Luccioni fa notare che più sono i parametri più il modello è potente e dà risultati che lo sono altrettanto.

“Per i modelli linguistici di grandi dimensioni (LMM) come ChatGPT, siamo passati da circa 100 milioni di parametri nel 2018 a 500 miliardi nel 2023 con il modello PALM di Google”, scrive nell’articolo aggiungendo anche che “la teoria alla base di questa crescita è che i modelli con più parametri dovrebbero avere prestazioni migliori, anche su compiti per i quali non sono stati inizialmente addestrati, sebbene questa ipotesi rimanga ancora non dimostrata”.

Quanto inquina l’Intelligenza Artificiale?

E quindi: in che modo inquina l’AI e quanto? Tra i primi fattori di inquinamento c’è sicuramente il consumo d’acqua.

Come dimostra lo studio Making AI Less “Thirsty”: Uncovering and Addressing the Secret Water Footprint of AI Models” (che possiamo tradurre con “Rendiamo l’Intelligenza Artificiale meno “assetata”, scoprire e affrontare l’impronta segreta sul consumo d’acqua dei modelli IA”), addestrare modelli come GPT-3 significa utilizzare, nel caso dei moderni data center statunitensi di Microsoft, 700mila litri d’acqua dolce pulita. Qualcosa che equivale a produrre, scrivono i ricercatori, 370 auto BMW o 320 Tesla. Un consumo che sarebbe addirittura triplicato se questo avvenisse nei data center asiatici di Microsoft.

Al di là del fatto che i numeri finora elencati sono stime visto che, come dicevamo prima, le aziende tendono a non diffondere dati in merito, nel loro studio i ricercatori ci pongono davanti al fatto che il consumo idrico dell’AI è un aspetto tutt’altro che trascurabile. Il reperimento dell’acqua è infatti una delle sfide più urgenti al mondo a causa della crescita rapida della popolazione, dell’esaurimento delle risorse idriche e dell’invecchiamento delle infrastrutture idriche. Sarebbe importante quindi affrontare, per le varie aziende che si occupano di Intelligenza Artificiale, anche qual è la propria impronta idrica.
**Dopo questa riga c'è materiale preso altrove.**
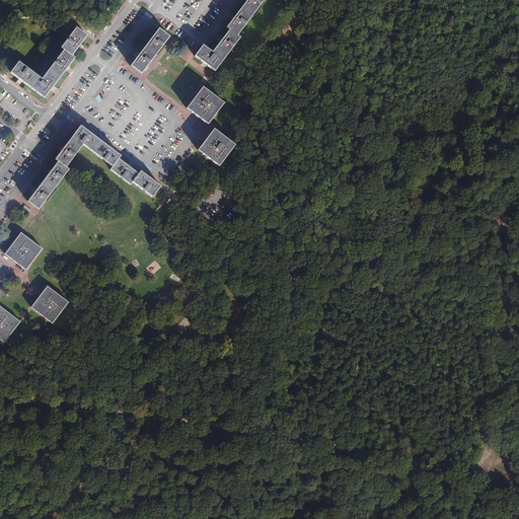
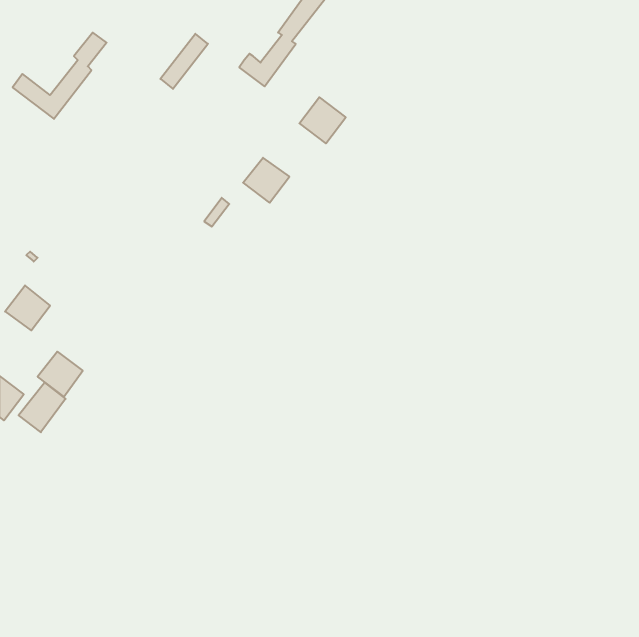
building: [186,85,223,123] -> [299,97,346,143]
building: [26,124,159,208] -> none
building: none -> [19,383,66,432]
Per quel che riguarda il consumo di energia e la CO2, stando a un altro studio, l’addestramento di GPT-3 ha consumato 1.287 MWh e ha portato a emissioni di oltre 550 tonnellate di anidride carbonica equivalente, simili a un volo tra New York e San Francisco di andata e ritorno per 550 volte. Se, però, come dicevamo prima, i modelli diventano man mano più complessi e richiedono più parametri come è il caso di GPT-4 che ha richiesto 570 volte più parametri rispetto alla versione precedente, questo comporta un maggiore consumo di energia.

Perché è importante una riflessione a tutto tondo

Come si evince, non bisogna solo pensare a come addestrare al meglio questi strumenti, ma fare una seria riflessione sull’impatto che hanno sull’ambiente. E questo richiede che allo stesso tavolo si siedano non solo gli esperti di tecnologie, ma anche sociologi, scienziati, economisti.

Ma non solo: bisogna cercare di sensibilizzare le persone e diffondere una cultura di consapevolezza rispetto all’AI. Finora il dibattito – giusto e corretto, ovviamente – è stato su come usarla, se prenderà il posto dell’uomo oltre a tutte le connotazioni etiche che ne sono derivate. Per quel che riguarda l’inquinamento ambientale, si è trattato, e si tratta tuttora, di discussioni solo tra esperti.

E invece è cruciale sensibilizzzare le persone, per evitare che “giochino” con questi strumenti e li usino quando non è necessario. Far capire qual è il consumo idrico, energetico e di CO2 dell’AI non è facile perché si tratta di qualcosa che non è visibile a occhio nudo. A differenza di un’automobile, i cui effetti dell’inquinamento sentiamo non appena ci passiamo vicino o se siamo in strade particolarmente trafficate, l’impronta ambientale dell’IA non lascia tracce. Ed è per questo, se ci pensiamo, che può essere ancora più pericolosa.